Proof kids ruin everything: the last pair of shoes I bought had very poor stitching.

This is all you need to know about the Chosen One, destined to save the world:
No one has ever told them 'no' in their entire life.

What kind of health inspectors would Hell have?

Things that would be fun: watching just the season finale of a TV series and judging the entire season based on that.

The thing about conspiracy theories is that they are extremely seductive: questioning why one feels compelled to believing in/gravitate towards them as explanations for events is also, in my mind, a very important thing to do.
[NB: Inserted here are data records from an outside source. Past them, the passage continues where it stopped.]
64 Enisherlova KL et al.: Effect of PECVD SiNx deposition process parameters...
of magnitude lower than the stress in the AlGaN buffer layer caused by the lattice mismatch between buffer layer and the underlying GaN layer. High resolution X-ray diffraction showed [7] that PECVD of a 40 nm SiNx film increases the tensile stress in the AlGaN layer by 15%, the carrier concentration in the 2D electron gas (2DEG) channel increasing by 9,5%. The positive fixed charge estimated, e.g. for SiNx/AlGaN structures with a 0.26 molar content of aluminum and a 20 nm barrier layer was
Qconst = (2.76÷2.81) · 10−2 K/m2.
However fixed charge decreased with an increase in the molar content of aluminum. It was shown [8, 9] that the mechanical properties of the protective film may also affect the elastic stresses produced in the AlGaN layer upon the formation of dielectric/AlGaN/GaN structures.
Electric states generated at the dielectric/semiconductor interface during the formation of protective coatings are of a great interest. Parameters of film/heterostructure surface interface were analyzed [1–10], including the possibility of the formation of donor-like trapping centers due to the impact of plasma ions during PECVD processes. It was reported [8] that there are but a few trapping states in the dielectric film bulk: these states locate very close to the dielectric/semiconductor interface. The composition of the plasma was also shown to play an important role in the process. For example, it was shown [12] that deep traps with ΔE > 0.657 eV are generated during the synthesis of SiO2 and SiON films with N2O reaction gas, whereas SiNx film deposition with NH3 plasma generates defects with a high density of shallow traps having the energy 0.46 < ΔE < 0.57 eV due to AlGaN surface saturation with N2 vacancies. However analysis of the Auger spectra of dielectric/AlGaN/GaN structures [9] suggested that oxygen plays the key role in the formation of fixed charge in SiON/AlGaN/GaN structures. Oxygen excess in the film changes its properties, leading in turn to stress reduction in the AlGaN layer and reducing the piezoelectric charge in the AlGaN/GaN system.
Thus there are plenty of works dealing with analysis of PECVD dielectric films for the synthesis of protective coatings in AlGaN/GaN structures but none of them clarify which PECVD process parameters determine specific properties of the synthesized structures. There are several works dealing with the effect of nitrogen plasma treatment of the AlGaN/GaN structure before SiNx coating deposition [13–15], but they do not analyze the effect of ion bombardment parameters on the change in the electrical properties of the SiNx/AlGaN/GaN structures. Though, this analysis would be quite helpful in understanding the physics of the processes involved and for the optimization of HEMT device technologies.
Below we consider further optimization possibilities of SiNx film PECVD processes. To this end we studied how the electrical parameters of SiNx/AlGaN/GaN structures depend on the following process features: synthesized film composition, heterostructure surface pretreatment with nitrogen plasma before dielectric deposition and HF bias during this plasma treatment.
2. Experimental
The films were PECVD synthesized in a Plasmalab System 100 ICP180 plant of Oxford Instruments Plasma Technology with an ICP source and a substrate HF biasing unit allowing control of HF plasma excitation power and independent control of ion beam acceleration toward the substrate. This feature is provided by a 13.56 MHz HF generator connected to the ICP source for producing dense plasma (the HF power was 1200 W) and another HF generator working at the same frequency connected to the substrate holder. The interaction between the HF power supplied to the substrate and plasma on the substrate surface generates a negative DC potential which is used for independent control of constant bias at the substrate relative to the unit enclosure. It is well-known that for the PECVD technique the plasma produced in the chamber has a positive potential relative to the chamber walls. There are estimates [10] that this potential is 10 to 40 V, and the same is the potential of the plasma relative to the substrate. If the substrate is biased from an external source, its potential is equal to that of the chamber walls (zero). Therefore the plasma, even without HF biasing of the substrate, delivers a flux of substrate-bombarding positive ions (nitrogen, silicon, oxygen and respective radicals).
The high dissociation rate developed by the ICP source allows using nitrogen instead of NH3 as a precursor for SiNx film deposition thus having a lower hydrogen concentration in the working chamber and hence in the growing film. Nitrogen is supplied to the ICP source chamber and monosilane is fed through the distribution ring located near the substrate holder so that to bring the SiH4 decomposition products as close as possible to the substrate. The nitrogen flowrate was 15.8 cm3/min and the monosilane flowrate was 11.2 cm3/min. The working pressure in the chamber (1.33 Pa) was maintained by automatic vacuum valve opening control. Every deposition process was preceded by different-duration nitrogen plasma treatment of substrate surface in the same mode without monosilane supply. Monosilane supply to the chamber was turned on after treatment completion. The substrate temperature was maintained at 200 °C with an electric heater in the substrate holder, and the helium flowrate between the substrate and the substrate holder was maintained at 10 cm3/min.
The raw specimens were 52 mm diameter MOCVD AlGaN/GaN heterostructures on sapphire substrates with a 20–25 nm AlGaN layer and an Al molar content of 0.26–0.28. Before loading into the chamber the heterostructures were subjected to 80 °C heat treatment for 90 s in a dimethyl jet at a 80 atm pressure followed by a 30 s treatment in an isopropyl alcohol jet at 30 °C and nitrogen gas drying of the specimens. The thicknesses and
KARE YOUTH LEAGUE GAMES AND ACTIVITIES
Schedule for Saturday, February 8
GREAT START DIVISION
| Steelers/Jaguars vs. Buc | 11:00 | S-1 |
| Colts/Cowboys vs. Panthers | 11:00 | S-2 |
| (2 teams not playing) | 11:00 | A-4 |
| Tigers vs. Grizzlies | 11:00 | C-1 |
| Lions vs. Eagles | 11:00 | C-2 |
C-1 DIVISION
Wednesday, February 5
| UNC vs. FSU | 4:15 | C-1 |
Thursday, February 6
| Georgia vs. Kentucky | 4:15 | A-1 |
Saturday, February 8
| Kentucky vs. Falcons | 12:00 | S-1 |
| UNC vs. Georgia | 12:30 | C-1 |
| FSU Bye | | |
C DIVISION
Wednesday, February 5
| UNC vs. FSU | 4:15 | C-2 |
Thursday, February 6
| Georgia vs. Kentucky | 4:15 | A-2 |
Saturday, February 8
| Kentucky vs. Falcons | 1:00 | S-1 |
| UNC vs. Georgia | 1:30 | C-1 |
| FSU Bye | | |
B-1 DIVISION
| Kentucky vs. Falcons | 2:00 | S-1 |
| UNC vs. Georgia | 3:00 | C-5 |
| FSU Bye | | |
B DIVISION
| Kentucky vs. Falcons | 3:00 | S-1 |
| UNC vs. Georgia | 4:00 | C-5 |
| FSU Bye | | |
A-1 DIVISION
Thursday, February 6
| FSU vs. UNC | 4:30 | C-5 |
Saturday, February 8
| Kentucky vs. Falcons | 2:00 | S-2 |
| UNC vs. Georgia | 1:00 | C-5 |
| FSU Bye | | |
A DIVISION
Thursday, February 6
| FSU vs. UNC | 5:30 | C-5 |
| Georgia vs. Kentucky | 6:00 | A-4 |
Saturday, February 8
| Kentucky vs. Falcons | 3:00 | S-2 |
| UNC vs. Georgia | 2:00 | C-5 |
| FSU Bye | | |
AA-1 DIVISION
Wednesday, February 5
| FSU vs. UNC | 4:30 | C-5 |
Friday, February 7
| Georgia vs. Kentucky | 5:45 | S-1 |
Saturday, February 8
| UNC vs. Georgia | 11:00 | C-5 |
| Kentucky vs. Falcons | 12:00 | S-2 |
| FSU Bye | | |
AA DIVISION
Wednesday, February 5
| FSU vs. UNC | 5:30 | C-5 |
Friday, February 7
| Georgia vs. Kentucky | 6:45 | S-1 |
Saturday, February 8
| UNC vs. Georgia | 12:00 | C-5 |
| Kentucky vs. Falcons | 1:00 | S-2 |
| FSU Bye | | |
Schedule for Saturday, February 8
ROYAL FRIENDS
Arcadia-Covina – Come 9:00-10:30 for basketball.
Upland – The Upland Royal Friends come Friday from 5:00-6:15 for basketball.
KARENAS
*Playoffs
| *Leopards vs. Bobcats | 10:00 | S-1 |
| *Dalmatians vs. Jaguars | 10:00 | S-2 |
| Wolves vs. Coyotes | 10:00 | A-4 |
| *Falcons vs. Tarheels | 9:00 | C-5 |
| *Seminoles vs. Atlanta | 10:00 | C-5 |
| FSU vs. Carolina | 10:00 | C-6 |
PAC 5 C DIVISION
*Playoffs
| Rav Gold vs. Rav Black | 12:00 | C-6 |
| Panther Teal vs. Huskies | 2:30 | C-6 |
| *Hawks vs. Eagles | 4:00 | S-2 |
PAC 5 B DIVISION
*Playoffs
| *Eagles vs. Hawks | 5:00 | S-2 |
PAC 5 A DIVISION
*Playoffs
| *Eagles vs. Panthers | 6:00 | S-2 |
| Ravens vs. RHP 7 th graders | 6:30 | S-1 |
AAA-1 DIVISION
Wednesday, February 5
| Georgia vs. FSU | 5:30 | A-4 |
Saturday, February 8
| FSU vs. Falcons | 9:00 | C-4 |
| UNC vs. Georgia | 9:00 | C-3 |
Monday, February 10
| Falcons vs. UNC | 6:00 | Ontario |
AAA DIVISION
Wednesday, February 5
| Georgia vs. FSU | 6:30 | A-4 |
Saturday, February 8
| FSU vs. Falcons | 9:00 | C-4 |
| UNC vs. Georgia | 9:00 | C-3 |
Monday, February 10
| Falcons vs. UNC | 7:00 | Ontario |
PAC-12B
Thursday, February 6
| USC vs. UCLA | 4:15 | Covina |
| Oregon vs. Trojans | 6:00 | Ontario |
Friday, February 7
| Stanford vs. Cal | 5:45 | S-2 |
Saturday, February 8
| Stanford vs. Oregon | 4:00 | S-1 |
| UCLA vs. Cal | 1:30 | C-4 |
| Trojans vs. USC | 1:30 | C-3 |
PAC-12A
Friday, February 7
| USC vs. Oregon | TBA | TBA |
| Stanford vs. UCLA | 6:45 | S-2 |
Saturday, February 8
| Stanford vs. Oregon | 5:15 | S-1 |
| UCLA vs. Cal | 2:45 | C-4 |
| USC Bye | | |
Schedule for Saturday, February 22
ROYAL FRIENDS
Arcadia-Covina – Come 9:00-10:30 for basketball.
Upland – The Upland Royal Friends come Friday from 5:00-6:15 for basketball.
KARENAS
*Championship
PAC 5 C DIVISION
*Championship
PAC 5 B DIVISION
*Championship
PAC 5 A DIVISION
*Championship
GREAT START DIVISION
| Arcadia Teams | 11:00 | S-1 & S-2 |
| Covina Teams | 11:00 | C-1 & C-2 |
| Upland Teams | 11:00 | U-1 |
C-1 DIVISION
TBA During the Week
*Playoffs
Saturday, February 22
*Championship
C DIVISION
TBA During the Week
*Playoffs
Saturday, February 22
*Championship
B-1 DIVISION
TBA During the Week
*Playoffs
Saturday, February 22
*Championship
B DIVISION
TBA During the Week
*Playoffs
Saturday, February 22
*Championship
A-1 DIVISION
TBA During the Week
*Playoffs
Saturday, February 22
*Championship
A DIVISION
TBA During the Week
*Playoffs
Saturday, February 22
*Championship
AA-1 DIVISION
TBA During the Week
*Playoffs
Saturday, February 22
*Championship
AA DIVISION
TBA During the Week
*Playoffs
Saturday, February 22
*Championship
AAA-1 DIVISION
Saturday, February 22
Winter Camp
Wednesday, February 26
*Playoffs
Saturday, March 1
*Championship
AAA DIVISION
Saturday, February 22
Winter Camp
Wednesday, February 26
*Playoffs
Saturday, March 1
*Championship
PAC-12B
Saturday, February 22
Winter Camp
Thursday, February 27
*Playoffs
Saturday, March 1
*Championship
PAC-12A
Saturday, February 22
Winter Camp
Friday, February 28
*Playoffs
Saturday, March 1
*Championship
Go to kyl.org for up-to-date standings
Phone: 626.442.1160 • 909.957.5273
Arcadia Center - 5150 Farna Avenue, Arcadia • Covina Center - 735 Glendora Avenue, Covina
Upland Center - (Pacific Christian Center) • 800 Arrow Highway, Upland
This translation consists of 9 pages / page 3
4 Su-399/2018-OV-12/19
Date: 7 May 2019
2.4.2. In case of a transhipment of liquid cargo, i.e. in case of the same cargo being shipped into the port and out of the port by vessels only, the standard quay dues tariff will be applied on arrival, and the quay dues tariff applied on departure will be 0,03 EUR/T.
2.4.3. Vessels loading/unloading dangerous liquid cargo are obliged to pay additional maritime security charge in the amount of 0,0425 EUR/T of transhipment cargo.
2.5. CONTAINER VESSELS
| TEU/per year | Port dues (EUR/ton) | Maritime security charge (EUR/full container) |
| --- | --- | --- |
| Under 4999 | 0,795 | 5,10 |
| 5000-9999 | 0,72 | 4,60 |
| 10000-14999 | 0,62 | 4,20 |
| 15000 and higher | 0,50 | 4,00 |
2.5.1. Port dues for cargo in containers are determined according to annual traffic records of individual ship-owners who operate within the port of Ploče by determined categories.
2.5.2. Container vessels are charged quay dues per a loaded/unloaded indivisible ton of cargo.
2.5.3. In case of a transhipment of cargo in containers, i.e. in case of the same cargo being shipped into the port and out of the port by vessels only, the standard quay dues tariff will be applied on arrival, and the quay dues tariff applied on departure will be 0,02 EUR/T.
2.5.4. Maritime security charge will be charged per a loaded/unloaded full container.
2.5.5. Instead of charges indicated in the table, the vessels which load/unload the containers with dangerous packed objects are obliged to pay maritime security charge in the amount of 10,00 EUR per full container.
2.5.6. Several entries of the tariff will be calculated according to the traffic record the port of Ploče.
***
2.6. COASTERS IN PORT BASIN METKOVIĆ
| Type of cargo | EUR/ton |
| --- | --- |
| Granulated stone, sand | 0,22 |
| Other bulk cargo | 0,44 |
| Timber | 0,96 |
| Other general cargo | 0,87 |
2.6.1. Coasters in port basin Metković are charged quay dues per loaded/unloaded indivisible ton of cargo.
Loss and pain define us as much as everything else. Most of the truly great magics are borne from our helplessness: the desire to change the world in any way, to do something, to make anything, that matters.

What if the extended forecast for horoscopes was done up like a weather forecast?

Imagine what your life would be like if you couldn't lie to anyone. You'd have to be the most boring person who had ever lived.

From a WIP:
The demon's beauty dials down to more human levels when he laughs; the laugh is everything a laugh should be but seldom is, a wild call from the time before words. "You're going to stop me with a knife?"
Dahvey just shrugs; in his experience, most anything can be hurt by his knife and anyone who says otherwise is just scared of getting cut.
Half a lifetime's belief is shattered a moment later, the demon's smile never wavering at all.

His smile was as empty as a promise.

"I don't write biography," he said coldly. "I find it's not graphical enough."

To love too much is not to love at all.

Every poem I write about you is too long.

Her dream was so small that it was so easy to forget she had one at all.

The only thing we desire from the dead is silence.